* TASK INSTRUCTIONS: Copy out every line of the material below word for word.

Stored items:

======

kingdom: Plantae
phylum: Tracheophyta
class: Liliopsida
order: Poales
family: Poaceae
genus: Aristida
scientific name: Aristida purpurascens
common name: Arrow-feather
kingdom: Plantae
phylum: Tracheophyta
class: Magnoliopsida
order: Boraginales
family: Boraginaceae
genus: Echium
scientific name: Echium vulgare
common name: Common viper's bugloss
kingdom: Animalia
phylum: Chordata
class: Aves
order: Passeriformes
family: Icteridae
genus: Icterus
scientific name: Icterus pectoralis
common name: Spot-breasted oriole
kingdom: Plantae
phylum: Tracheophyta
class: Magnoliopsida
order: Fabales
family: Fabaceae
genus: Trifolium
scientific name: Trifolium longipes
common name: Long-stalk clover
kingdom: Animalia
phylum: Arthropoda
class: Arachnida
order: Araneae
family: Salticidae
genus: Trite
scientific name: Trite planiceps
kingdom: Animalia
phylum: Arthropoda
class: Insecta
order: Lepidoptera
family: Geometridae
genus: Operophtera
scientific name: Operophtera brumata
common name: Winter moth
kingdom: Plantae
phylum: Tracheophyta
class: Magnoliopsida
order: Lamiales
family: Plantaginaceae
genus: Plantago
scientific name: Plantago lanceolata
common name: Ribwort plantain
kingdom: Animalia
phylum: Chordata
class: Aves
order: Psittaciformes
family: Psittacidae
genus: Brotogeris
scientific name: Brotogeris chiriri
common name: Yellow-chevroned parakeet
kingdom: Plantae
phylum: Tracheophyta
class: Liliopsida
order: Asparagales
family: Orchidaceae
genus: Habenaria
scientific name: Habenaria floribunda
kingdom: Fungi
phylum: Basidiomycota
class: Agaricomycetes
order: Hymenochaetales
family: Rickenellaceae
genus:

======

* OUTPUT FOR THIS EXERCISE:
kingdom: Plantae
phylum: Tracheophyta
class: Liliopsida
order: Poales
family: Poaceae
genus: Aristida
scientific name: Aristida purpurascens
common name: Arrow-feather
kingdom: Plantae
phylum: Tracheophyta
class: Magnoliopsida
order: Boraginales
family: Boraginaceae
genus: Echium
scientific name: Echium vulgare
common name: Common viper's bugloss
kingdom: Animalia
phylum: Chordata
class: Aves
order: Passeriformes
family: Icteridae
genus: Icterus
scientific name: Icterus pectoralis
common name: Spot-breasted oriole
kingdom: Plantae
phylum: Tracheophyta
class: Magnoliopsida
order: Fabales
family: Fabaceae
genus: Trifolium
scientific name: Trifolium longipes
common name: Long-stalk clover
kingdom: Animalia
phylum: Arthropoda
class: Arachnida
order: Araneae
family: Salticidae
genus: Trite
scientific name: Trite planiceps
kingdom: Animalia
phylum: Arthropoda
class: Insecta
order: Lepidoptera
family: Geometridae
genus: Operophtera
scientific name: Operophtera brumata
common name: Winter moth
kingdom: Plantae
phylum: Tracheophyta
class: Magnoliopsida
order: Lamiales
family: Plantaginaceae
genus: Plantago
scientific name: Plantago lanceolata
common name: Ribwort plantain
kingdom: Animalia
phylum: Chordata
class: Aves
order: Psittaciformes
family: Psittacidae
genus: Brotogeris
scientific name: Brotogeris chiriri
common name: Yellow-chevroned parakeet
kingdom: Plantae
phylum: Tracheophyta
class: Liliopsida
order: Asparagales
family: Orchidaceae
genus: Habenaria
scientific name: Habenaria floribunda
kingdom: Fungi
phylum: Basidiomycota
class: Agaricomycetes
order: Hymenochaetales
family: Rickenellaceae
genus:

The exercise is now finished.